Hello. Okay this is my first year ever doing biology, so i feel a little behind. I appologise for a long thing and all the questions. I'll number the questions.
We have completed 2 practical experiments on enzymes. The first one was testing the rate of reaction between Liver Catalase and hydrogen peroxide in 3 different pH buffers (4, 7 & 10).
The second one was testing the rate of reaction between Liver Catalase and hydrogen peroxide at 4 different temperature; Ice cold, room temp., 40 degrees, and 80degrees. Although, what we did was put the test tubes with Liver in water in a bath of each of those temps for 10 mins and then we had to let them all sit to return to room temperature. 1. So i'm guessing the aim wasn't to see how temperature effects the rate of reaction, but instead how temperature effects the enzyme in a way which in turn effects the reaction rate? Unless that's legit the same thing idk.

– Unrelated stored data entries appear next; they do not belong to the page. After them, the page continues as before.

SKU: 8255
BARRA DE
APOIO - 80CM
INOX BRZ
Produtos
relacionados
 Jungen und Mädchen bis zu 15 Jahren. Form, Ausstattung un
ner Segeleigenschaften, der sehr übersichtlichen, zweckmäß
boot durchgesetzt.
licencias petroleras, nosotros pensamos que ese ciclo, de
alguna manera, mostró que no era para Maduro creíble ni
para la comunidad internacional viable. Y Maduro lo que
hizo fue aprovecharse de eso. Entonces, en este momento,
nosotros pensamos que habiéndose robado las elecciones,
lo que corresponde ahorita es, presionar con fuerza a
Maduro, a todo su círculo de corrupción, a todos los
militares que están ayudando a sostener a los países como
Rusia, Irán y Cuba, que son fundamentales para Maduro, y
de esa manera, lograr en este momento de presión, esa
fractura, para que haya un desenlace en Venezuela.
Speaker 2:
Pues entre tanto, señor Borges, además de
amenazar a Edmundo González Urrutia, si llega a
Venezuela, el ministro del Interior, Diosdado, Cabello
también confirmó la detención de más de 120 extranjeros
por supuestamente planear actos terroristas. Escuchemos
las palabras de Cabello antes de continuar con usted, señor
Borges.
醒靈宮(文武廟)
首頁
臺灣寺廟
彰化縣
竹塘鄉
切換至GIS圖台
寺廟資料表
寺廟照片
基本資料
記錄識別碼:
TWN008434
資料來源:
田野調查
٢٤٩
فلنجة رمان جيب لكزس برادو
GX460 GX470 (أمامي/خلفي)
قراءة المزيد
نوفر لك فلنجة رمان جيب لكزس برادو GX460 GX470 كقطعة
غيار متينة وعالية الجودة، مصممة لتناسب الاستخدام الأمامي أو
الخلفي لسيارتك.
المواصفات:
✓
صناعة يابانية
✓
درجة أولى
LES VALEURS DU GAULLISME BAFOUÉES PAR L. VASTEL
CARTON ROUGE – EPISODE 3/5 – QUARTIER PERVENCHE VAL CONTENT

For both practicals, the ROR was tested using a stop watch, a ruler, and a splint. It wasn't specified exactly how to use those tools to measure.
I saw some students timing the reaction up until the bubbles started to dissappear. However i was timing how long it took for the bubbles to reach a maximum height. So i stopped timing when the bubbles stopped going higher and were instead building at the same rate as they dissappeared. 2. Not sure if that's a correct way of doing it?
Then, i assumed that when the bubbles had stopped increasing in height that perhaps that meant the Enzyme was saturated. 3. But if each trial had the same amount of liver and the same amount of Hydrogen Peroxide then shouldnt all the trials have reached the same maximum height but just at different speeds? 4. Most trials had a height difference of between 0.2 and 1cm. Why didn't all the trials climb to the same height? Or is that due to varying degrees of enzyme denaturation?
5&6. Actually, if the bubbles stopped growing in height, could that mean that there is simply less hydrogen peroxide molecues floating around and so less collisions occuring instead of the enzyme being saturated? bc the substrate wasnt increased so i guess the enzyme wouldn't have become saturated?
So i know catalase optimal pH and temperature is 7 and 37 ish degrees right? But i think the reaction was quickest in the room temperature trial compared to the 40 degree one. Thing is, there are discussion questions on this, one of which asks to write the optimal pH and temperature. the pH everyone knows is 7, 7. but how could we know the temperature when the only trial that was close to that temp was the 40 degree one? I originally assumed the optimal would be around 37 degrees bc i know that's basically body temperature and Catalase in inside the body. 8. I'm just confused, does that mean the question is expecting us to apply some logic and know that the body temp is around 37?
I understand that the 80degree trial definitely caused the enzymes to be permanantly denatured, as there was only 0.01cm of bubbles produced and there was no oxygen when we used the splint. 9. But what exactly would the ice water have done to the enzyme? I at first thought that cold temperatures just slow everything down. But after bathing the liver in ice water, we left it to go to room temperature, so wouldn't that speed things back up a little? 10. Or does the cold temperatures have a long lasting effect on the enzyme even after warming up to room temperature (which may have been higher than 20 degrees because it was a fairly warm day)? i should add, there was a reaction with the ice trial, it was slower than the room temp and 40 degree trial but it still seemed to be just as reactive as those two, but it slowed down quicker and reached a lower bubble height.
11. Basically, how does the cold temp effect the actual enzyme structure? or does it just slow it down. this one really confused me.
Half of this probs makes no sense. Sorry for the detail, i've never been good at being concise.